::: Data extract
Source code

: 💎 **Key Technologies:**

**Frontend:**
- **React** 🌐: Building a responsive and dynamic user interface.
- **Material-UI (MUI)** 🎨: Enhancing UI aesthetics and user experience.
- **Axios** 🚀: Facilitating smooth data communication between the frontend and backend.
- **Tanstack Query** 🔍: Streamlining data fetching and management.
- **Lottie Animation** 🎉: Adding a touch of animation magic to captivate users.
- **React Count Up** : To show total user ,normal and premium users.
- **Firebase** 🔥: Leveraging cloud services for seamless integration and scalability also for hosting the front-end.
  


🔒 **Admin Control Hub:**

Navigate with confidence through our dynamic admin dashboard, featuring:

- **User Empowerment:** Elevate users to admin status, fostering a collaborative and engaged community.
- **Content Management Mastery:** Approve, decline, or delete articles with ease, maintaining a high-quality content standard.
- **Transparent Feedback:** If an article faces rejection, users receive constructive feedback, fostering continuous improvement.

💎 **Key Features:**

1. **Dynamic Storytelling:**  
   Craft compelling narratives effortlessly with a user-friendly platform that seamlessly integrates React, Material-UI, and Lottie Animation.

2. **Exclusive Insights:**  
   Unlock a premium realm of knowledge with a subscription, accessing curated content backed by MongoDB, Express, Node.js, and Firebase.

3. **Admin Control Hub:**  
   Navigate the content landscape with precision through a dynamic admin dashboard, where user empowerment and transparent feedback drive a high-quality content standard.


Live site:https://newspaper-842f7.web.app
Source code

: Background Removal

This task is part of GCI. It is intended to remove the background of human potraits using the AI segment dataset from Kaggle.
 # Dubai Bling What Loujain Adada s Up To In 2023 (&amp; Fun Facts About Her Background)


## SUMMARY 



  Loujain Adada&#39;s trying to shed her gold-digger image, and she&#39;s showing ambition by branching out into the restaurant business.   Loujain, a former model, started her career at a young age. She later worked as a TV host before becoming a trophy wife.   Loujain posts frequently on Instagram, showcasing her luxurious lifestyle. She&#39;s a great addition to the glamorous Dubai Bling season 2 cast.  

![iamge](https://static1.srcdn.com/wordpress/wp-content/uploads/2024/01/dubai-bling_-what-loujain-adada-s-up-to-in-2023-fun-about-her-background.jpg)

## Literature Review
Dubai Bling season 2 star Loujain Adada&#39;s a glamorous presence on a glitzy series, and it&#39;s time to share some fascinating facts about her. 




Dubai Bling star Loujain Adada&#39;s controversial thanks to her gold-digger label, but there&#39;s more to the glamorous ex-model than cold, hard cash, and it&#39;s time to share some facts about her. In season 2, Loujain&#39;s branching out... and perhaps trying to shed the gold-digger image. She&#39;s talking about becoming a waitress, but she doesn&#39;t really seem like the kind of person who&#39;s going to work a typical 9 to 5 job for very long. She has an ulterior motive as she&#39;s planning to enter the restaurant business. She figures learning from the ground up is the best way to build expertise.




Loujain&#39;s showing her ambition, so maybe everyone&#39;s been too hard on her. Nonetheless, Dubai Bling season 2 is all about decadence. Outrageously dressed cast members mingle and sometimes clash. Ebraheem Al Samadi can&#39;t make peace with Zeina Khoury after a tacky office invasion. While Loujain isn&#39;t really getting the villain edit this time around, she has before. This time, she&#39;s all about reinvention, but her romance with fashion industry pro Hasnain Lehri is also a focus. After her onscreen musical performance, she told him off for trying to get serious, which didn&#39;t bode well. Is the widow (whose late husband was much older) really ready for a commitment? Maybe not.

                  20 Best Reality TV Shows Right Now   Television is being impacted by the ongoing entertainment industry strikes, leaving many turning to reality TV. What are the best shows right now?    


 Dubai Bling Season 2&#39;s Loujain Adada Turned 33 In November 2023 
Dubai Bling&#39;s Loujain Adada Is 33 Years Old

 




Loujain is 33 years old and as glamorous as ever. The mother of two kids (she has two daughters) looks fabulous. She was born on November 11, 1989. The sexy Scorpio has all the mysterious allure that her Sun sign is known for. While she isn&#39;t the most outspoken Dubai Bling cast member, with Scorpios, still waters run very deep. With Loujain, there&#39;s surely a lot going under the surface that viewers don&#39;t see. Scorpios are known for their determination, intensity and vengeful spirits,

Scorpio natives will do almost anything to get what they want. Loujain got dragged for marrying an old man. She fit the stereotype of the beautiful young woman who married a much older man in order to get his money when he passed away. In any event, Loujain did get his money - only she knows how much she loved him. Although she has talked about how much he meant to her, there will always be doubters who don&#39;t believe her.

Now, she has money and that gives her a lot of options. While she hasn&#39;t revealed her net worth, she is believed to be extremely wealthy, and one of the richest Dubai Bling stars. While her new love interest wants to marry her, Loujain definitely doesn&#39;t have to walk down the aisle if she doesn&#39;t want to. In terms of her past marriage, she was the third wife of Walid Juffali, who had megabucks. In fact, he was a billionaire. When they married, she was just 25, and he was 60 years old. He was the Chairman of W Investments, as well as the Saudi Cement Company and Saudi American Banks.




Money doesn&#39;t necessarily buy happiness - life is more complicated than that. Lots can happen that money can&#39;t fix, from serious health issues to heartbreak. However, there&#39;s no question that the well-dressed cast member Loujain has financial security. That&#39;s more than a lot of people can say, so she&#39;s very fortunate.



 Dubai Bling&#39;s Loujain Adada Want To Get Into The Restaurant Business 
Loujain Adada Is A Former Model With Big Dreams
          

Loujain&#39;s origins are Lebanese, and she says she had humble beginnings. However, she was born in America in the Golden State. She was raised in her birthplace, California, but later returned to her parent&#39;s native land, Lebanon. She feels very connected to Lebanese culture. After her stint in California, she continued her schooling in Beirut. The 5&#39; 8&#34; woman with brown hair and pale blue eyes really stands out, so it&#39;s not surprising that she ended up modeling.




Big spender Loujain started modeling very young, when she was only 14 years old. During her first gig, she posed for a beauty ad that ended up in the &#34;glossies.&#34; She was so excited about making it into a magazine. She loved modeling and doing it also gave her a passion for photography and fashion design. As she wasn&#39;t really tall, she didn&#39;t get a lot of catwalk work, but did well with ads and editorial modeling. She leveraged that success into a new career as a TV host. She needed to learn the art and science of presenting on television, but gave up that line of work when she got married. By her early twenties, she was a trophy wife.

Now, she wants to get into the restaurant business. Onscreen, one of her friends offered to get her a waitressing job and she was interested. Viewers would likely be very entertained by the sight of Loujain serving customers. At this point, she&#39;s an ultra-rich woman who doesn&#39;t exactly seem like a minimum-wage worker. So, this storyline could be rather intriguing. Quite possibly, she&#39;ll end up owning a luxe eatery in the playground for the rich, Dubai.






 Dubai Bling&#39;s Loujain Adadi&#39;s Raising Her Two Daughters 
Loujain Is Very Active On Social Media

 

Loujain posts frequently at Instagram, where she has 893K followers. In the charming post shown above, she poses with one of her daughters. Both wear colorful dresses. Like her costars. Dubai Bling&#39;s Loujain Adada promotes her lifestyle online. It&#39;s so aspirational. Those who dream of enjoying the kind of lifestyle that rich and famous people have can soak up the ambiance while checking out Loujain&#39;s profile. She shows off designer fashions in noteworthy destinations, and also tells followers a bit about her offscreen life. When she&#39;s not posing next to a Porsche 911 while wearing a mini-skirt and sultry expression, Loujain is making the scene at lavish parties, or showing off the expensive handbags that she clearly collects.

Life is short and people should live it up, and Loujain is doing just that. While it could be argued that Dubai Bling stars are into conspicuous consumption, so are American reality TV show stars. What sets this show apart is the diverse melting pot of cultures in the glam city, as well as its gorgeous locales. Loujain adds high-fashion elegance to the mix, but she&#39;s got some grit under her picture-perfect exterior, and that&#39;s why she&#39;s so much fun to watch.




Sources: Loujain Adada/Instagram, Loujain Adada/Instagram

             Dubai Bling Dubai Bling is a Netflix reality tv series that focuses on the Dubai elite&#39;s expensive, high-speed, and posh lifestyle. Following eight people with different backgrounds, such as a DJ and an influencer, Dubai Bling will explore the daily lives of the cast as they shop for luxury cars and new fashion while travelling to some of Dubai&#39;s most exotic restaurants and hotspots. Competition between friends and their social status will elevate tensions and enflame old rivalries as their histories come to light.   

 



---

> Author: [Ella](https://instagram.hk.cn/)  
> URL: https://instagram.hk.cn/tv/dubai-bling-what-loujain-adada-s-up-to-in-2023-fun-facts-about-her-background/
::::::
_To do_: Beginning with the line containing "- **Content Management" and ending with the line containing "2. **Exclusive Insights:**", extract those lines exactly from the listing above, and only those.

_Answer section_:
- **Content Management Mastery:** Approve, decline, or delete articles with ease, maintaining a high-quality content standard.
- **Transparent Feedback:** If an article faces rejection, users receive constructive feedback, fostering continuous improvement.

💎 **Key Features:**

1. **Dynamic Storytelling:**  
   Craft compelling narratives effortlessly with a user-friendly platform that seamlessly integrates React, Material-UI, and Lottie Animation.

2. **Exclusive Insights:**  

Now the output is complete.